══ Exercise data

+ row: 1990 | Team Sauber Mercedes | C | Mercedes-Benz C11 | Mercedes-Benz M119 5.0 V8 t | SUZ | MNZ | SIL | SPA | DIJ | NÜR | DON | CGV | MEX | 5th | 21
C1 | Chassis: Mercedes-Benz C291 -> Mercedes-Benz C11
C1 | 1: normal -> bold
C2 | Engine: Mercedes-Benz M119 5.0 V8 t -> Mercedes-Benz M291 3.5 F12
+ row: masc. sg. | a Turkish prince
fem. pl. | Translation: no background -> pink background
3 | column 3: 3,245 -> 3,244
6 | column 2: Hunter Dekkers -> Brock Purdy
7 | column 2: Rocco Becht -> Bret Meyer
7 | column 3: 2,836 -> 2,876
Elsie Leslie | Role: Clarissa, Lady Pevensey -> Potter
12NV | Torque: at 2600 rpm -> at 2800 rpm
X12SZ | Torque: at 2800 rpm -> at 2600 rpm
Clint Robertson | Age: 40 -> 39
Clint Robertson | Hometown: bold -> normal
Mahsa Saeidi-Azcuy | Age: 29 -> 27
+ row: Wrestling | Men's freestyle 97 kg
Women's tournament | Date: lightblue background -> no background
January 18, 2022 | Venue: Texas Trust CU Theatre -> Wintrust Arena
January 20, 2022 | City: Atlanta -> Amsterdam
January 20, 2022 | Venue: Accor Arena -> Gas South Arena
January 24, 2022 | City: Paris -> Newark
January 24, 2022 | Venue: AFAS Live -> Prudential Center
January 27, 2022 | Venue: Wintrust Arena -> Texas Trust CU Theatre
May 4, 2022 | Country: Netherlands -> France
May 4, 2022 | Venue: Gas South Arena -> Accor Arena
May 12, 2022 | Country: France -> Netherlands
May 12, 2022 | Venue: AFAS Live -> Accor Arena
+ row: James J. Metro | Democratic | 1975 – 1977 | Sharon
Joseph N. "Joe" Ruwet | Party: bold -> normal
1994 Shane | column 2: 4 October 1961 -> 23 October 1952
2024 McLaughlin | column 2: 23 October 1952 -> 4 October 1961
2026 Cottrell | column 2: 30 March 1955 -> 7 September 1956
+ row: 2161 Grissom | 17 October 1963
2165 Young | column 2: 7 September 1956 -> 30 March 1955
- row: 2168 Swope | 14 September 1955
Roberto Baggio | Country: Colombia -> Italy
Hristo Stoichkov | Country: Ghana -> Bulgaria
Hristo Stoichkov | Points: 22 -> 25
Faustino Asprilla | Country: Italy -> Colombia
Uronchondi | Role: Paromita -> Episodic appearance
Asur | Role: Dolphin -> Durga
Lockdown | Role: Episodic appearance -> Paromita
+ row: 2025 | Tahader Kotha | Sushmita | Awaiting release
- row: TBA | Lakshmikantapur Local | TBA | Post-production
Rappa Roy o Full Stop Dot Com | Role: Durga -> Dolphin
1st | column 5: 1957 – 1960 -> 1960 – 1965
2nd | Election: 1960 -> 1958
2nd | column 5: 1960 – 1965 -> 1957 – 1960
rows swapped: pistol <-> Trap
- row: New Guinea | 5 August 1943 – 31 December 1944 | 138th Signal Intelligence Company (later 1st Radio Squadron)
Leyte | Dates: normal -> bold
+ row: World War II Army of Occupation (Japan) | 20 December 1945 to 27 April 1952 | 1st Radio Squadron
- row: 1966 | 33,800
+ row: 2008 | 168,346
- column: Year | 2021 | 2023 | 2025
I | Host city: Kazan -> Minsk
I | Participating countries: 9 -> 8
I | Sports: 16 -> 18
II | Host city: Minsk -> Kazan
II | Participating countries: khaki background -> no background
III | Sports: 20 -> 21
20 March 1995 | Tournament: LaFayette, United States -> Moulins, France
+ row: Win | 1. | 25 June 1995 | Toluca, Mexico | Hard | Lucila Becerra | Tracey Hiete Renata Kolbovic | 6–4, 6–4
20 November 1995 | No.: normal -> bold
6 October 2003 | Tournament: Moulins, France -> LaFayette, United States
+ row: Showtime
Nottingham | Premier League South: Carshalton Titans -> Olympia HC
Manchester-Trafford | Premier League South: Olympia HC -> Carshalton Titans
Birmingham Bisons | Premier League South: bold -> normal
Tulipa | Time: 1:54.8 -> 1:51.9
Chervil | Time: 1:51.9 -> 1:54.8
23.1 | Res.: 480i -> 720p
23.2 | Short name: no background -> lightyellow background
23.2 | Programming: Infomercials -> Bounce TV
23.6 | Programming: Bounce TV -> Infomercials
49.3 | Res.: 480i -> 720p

════

*Problem statement:* Please edit the records, starting at the first line and ending at the line that contains "6 | column 2: Hunter Dekkers -> Brock Purdy", so that "Engine" becomes "Power unit". Return only those lines, with nothing else changed.

*Exercise output:*
+ row: 1990 | Team Sauber Mercedes | C | Mercedes-Benz C11 | Mercedes-Benz M119 5.0 V8 t | SUZ | MNZ | SIL | SPA | DIJ | NÜR | DON | CGV | MEX | 5th | 21
C1 | Chassis: Mercedes-Benz C291 -> Mercedes-Benz C11
C1 | 1: normal -> bold
C2 | Power unit: Mercedes-Benz M119 5.0 V8 t -> Mercedes-Benz M291 3.5 F12
+ row: masc. sg. | a Turkish prince
fem. pl. | Translation: no background -> pink background
3 | column 3: 3,245 -> 3,244
6 | column 2: Hunter Dekkers -> Brock Purdy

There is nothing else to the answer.